Federal laws states that you may not bring back cigarettes that you purchased in another country if they were manufactured in the United States for export purposes. That definition includes most cigarettes you would find sold in stores; an exception (a rare one) might be cigarettes someone purchased in the United States, took to another country and tried to sell, Mann says. You'll know the difference because cigarettes made for export purposes don't generally bear the Surgeon General's Warning label or tobacco seal; cigarettes purchased in the U.S. must have these stamps. All tobacco products made in Cuba are prohibited [sources: U.S. Customs and Border Protection, U.S. Customs and Border Protection].

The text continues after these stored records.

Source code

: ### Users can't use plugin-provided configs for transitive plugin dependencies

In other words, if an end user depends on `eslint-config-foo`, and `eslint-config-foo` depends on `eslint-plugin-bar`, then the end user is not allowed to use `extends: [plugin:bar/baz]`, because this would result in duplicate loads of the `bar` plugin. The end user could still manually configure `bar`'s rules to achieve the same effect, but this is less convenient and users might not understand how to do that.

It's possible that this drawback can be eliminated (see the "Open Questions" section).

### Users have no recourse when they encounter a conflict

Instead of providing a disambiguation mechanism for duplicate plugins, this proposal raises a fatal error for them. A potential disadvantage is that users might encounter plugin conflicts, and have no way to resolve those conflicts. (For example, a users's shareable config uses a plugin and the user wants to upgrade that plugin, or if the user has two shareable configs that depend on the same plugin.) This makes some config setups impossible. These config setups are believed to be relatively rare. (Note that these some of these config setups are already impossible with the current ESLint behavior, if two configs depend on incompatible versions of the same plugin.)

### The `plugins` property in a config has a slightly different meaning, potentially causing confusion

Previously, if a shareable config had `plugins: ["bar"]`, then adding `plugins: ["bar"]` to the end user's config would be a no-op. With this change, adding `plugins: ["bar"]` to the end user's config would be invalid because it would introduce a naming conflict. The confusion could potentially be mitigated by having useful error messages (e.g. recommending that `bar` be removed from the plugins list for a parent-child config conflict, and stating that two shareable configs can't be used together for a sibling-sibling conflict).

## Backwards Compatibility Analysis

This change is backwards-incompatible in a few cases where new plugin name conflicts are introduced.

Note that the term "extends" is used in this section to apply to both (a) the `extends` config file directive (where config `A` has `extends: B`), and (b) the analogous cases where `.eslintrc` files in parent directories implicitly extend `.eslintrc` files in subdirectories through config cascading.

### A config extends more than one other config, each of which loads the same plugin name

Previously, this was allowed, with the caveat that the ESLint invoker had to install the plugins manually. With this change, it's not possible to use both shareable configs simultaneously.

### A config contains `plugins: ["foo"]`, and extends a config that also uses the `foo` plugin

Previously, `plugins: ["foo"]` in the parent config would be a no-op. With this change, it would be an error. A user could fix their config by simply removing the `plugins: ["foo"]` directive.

Alcohol -- You are allowed to bring in 1 liter (33.8 fluid ounces) of an alcoholic beverage (liquor, beer, wine) as part of your duty-free exemption if you are 21 or older and the beverage is a gift or for your own use. (This allowance is subject to state laws -- check yours before you leave on your trip. If returning from an eligible Caribbean Basin country, you are allowed 2 liters (68 fluid ounces) duty-free, as long as one of the bottles was produced in the country. If returning from a U.S. insular possession, such as the U.S. Virgin Islands, American Samoa or Guam, you can carry up to 5 liters (169 fluid ounces) of alcohol across the border as part of your $1,600 duty-free exemption, as long as 1 liter was produced in a possession [source: U.S. Customs and Border Protection].
If you want to bring back more for your personal use -- unusually large amounts raise red flags about your intentions for the product -- you can. But you will be charged duty and Internal Revenue Service tax. (The U.S. Customs and Border Protection enforces these laws on behalf of the Bureau of Alcohol, Tobacco, Firearms and Explosives. This means they are within their rights to decide that these products are being brought in for commercial purposes and to hold the alcohol until you obtain a permit to import it.) Finally, importation of absinthe, a potent green liqueur flavored with European wormwood, or any other liquor or liqueur containing an excess of Artemisia absinthium (wormwood) is prohibited [source: U.S. Customs and Border Protection].
Firearms -- Under Federal Aviation Agency (FAA) regulations, no U.S. commercial airline allows firearms in its airplane cabins except in the possession of law enforcement officers. ATF also regulates and restricts firearms and ammunition and approves all import deals involving weapons and ammunition, which must be arranged by a certified arms dealer. There are some exceptions for antique firearms, which are outlined in Chapter 93 of the Harmonized Tariff Schedule [source: U.S. Customs and Border Protection].